-------- DATA EXCERPTS

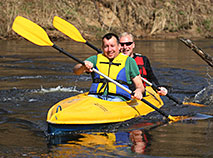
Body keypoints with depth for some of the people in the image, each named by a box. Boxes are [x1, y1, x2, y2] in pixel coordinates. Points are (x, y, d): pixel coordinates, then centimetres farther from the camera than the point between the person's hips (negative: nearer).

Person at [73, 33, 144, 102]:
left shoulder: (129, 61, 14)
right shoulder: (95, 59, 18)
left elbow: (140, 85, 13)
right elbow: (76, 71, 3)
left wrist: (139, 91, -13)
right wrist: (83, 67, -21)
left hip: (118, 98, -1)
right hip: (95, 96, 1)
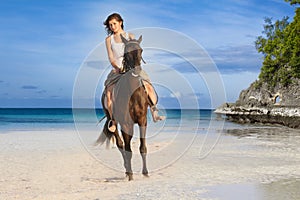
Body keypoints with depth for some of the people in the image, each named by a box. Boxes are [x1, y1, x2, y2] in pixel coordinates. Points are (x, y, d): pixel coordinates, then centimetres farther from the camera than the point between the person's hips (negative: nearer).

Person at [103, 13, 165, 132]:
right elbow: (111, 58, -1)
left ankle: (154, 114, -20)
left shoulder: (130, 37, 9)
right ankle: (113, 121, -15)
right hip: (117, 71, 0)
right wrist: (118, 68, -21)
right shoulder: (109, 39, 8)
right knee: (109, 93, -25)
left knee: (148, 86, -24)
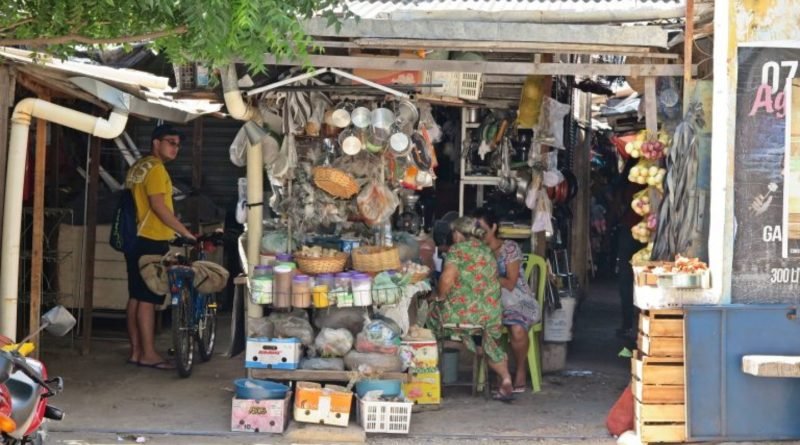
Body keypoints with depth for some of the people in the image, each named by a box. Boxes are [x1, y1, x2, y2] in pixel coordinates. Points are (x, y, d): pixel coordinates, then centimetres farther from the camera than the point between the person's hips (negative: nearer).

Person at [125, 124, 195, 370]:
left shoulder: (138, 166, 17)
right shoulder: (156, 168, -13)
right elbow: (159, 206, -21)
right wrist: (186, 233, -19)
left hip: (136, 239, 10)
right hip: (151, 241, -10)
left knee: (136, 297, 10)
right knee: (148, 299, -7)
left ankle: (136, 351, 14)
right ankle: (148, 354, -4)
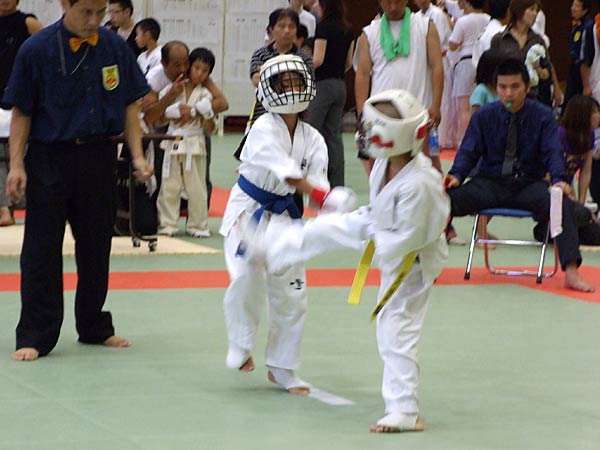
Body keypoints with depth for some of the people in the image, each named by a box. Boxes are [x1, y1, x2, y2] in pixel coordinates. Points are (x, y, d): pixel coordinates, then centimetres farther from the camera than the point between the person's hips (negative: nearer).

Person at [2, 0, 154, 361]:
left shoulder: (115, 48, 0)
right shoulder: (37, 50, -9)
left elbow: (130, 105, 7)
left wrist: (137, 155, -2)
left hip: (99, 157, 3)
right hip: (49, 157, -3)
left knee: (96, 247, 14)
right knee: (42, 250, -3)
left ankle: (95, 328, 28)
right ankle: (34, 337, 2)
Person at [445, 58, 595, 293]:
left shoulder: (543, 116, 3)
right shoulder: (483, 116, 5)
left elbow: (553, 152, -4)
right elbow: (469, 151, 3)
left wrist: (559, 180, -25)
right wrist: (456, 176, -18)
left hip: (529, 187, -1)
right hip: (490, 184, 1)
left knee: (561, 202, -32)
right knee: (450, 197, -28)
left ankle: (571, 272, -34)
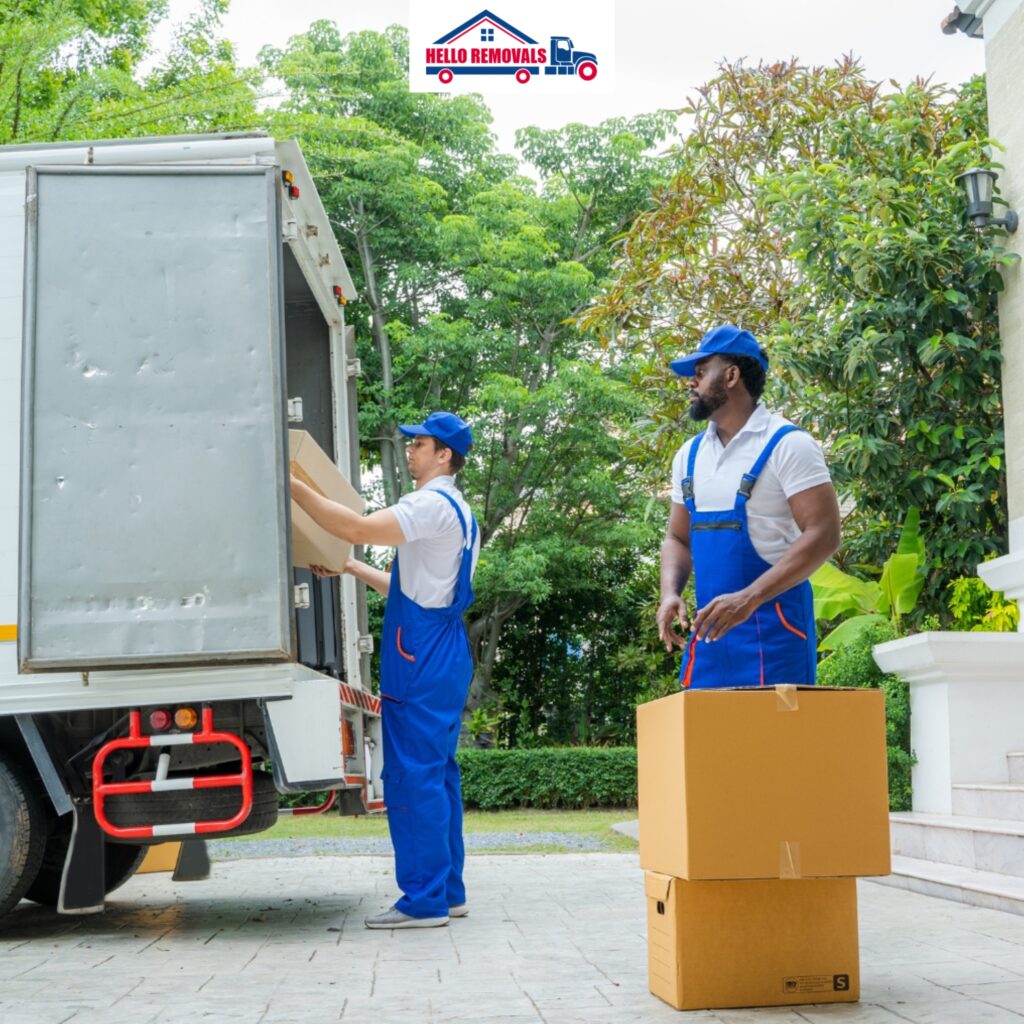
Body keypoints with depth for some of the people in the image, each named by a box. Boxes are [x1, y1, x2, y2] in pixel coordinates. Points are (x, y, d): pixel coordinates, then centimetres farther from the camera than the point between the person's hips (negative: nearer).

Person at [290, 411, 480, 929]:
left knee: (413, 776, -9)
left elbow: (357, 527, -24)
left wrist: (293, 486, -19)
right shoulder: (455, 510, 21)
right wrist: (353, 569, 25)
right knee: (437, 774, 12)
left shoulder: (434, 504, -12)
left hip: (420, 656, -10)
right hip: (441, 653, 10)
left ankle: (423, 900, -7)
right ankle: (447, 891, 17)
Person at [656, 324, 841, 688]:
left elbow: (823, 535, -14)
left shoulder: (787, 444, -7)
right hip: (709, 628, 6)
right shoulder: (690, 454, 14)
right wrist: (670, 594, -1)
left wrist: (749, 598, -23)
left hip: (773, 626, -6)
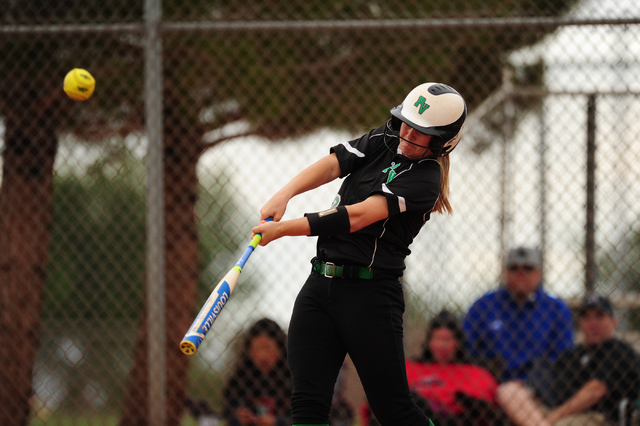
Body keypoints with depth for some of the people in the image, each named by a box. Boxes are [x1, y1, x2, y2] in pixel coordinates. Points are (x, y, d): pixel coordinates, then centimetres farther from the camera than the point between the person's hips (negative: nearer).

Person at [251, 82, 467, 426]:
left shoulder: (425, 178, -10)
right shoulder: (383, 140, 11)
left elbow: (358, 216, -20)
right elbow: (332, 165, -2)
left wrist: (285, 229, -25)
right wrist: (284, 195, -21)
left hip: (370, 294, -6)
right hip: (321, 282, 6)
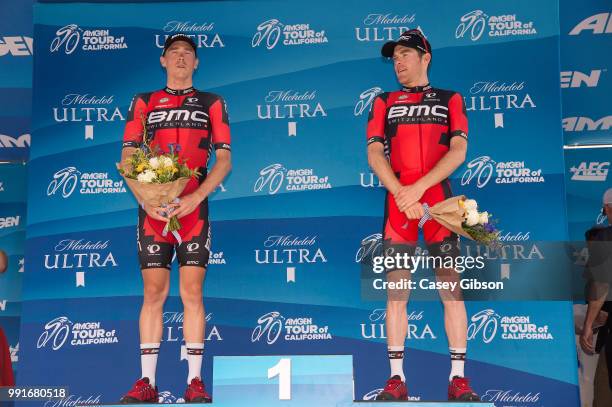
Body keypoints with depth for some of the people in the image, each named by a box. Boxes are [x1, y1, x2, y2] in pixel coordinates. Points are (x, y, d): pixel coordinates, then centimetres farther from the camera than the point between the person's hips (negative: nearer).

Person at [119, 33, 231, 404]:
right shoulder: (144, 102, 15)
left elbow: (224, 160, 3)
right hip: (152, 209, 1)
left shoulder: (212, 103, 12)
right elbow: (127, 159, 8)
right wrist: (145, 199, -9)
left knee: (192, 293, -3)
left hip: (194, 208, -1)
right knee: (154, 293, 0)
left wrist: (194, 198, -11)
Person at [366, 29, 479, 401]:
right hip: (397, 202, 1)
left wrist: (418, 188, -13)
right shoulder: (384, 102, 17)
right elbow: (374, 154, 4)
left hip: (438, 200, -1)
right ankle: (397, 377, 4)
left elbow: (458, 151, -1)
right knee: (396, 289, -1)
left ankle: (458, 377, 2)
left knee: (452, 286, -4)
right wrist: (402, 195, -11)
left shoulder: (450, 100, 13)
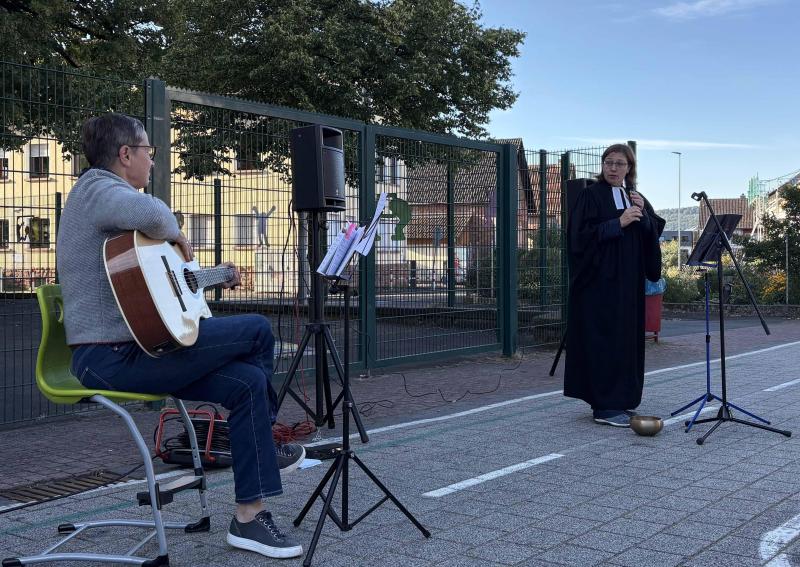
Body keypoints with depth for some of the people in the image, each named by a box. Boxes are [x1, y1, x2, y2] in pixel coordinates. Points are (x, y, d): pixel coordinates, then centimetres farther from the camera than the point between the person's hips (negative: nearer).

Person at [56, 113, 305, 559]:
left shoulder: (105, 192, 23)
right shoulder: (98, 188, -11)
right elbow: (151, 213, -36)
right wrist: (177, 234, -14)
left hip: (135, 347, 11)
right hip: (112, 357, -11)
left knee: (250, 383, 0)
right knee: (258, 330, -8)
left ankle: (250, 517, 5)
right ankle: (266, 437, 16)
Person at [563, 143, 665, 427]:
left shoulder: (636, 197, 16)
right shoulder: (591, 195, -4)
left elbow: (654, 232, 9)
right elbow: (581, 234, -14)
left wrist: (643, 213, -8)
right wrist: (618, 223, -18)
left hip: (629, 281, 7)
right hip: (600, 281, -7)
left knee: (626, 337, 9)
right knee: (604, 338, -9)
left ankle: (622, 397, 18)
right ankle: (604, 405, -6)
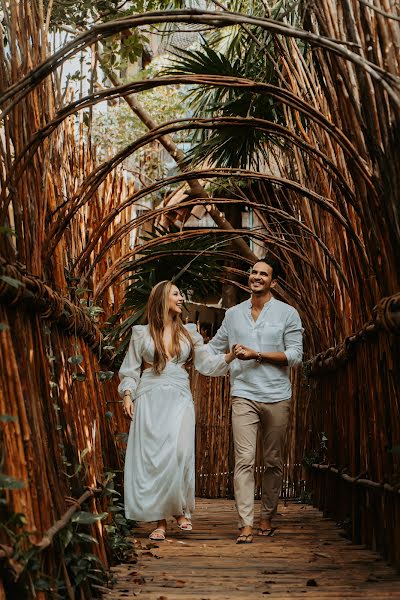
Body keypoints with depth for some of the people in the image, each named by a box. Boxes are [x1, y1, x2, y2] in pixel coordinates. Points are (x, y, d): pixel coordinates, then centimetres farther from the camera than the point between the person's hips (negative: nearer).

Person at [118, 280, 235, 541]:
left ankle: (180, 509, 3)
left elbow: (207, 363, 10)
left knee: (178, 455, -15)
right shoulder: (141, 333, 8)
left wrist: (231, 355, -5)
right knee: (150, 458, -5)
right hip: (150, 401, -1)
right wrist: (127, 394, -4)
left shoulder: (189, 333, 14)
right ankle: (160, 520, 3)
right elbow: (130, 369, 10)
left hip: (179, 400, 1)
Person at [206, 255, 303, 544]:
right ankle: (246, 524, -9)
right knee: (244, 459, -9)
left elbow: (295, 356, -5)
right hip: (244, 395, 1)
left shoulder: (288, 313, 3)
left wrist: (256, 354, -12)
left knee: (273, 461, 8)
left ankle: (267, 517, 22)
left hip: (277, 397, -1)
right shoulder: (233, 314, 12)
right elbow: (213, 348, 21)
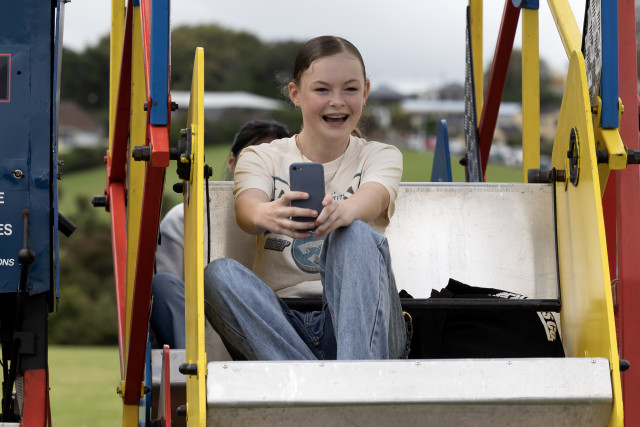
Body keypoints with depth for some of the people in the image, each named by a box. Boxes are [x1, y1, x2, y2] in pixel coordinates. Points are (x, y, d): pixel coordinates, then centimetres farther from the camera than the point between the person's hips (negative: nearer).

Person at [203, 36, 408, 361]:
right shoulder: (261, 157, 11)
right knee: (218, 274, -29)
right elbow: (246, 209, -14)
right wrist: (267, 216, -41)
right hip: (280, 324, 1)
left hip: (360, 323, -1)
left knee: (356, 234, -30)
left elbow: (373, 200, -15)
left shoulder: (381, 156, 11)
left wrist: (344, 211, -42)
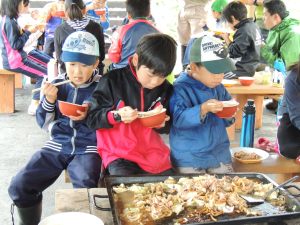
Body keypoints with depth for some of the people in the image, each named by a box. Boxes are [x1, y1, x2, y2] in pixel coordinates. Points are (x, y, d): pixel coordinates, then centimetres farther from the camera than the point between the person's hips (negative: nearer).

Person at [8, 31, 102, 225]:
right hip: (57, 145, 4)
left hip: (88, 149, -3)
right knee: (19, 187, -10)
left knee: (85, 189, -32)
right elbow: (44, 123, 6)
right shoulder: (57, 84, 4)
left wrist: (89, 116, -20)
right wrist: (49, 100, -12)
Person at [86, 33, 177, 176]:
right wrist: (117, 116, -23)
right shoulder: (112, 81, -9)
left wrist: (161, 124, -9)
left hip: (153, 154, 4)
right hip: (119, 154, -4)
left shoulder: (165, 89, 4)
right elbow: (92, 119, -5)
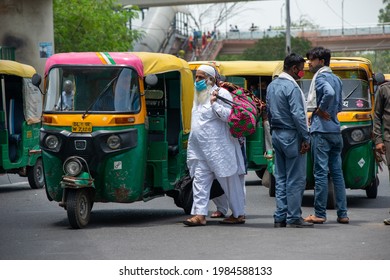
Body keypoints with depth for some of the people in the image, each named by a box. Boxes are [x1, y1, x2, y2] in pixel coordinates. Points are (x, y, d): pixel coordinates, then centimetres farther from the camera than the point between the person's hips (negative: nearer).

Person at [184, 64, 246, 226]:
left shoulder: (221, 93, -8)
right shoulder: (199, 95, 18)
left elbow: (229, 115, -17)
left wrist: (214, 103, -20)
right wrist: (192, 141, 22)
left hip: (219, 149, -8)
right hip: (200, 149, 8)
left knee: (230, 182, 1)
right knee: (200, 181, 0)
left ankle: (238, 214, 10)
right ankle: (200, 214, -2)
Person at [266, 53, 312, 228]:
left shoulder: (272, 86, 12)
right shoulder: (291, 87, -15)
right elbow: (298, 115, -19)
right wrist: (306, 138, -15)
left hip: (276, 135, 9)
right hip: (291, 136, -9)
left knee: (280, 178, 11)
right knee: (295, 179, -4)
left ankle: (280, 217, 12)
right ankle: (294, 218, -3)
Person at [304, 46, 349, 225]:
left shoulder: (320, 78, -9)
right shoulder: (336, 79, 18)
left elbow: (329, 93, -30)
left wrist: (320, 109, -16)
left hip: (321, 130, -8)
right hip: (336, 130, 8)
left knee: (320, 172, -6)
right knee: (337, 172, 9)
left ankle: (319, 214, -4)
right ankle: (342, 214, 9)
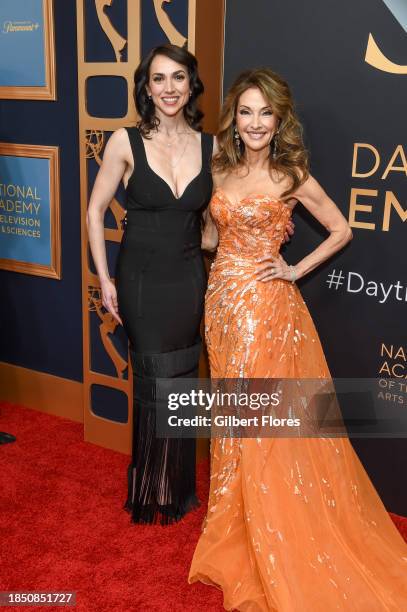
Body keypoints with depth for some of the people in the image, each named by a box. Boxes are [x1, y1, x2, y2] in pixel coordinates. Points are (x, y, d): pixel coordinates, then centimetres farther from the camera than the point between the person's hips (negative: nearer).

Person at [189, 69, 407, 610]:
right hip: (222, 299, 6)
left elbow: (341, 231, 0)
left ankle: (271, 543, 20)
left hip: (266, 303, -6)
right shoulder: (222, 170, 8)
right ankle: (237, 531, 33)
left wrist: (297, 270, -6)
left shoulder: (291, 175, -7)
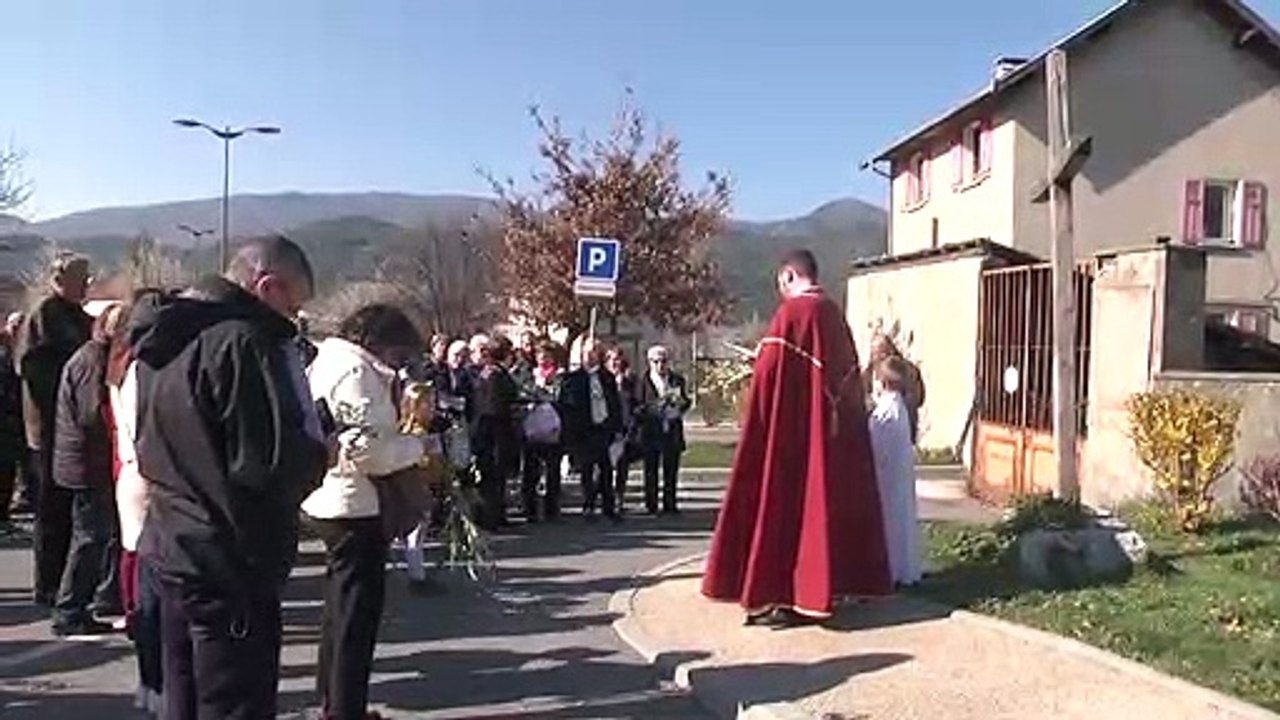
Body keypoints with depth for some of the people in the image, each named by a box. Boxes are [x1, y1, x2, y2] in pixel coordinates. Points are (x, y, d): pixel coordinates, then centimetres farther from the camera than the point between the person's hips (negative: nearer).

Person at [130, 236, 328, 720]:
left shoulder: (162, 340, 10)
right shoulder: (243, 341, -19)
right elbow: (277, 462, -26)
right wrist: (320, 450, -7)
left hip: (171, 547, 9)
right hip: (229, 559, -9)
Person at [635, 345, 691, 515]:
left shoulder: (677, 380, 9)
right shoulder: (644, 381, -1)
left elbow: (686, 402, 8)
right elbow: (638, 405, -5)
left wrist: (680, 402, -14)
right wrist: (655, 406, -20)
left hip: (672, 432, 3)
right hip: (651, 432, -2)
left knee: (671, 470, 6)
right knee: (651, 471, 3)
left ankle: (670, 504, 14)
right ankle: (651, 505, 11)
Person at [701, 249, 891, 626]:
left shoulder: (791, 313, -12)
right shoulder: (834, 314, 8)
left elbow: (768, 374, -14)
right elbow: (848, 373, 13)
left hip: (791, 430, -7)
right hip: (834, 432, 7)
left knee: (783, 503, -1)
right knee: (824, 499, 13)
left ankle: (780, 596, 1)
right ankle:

----------------

WORK REQUIRED
Would you restate, exactly and with no pictures, the lines of the entries above from the one containing "left knee: (85, 189, -32)" through the one containing "left hip: (266, 303, -6)"?

RESULT OF THIS EXERCISE
left knee: (85, 189, -32)
right elbow: (44, 123, 6)
right shoulder: (57, 84, 4)
left wrist: (89, 116, -20)
right wrist: (49, 100, -12)
Person at [86, 33, 177, 176]:
right wrist: (117, 116, -23)
right shoulder: (112, 81, -9)
left wrist: (161, 124, -9)
left hip: (153, 154, 4)
right hip: (119, 154, -4)
left shoulder: (165, 89, 4)
right elbow: (92, 119, -5)
Body keypoints with depth for some of the people in the image, each named by a box. Boxes are [x1, y1, x2, y2] in pixel coordinates. Points are (x, y, d): pixel coordinates, then centimetres farther from the camera than the point between the person's hips (negative: nearer).

Person at [184, 64, 246, 226]:
left shoulder: (221, 93, -8)
right shoulder: (199, 95, 18)
left elbow: (229, 115, -17)
left wrist: (214, 103, -20)
right wrist: (192, 141, 22)
left hip: (219, 149, -8)
right hip: (200, 149, 8)
left knee: (230, 182, 1)
right knee: (200, 181, 0)
left ankle: (238, 214, 10)
right ankle: (200, 214, -2)
Person at [266, 53, 312, 228]:
left shoulder: (272, 86, 12)
right shoulder: (291, 87, -15)
right elbow: (298, 115, -19)
right wrist: (306, 138, -15)
left hip: (276, 135, 9)
right hip: (291, 136, -9)
left knee: (280, 178, 11)
right knee: (295, 179, -4)
left ankle: (280, 217, 12)
right ankle: (294, 218, -3)
Person at [304, 46, 349, 225]:
left shoulder: (320, 78, -9)
right shoulder: (336, 79, 18)
left elbow: (329, 93, -30)
left wrist: (320, 109, -16)
left hip: (321, 130, -8)
right hip: (336, 130, 8)
left knee: (320, 172, -6)
right knee: (337, 172, 9)
left ankle: (319, 214, -4)
right ankle: (342, 214, 9)
Body keypoints with depth for some of the people in the image, each named by a box. Boxes are [x1, y1, x2, y2] in pixel coordinates. Points are (x, y, d): pixel coordinates, then centimetres farther from the camera than the point between the person's hips (negative: nearer).

Person at [189, 69, 407, 610]:
right hip: (222, 299, 6)
left elbow: (341, 231, 0)
left ankle: (271, 543, 20)
left hip: (266, 303, -6)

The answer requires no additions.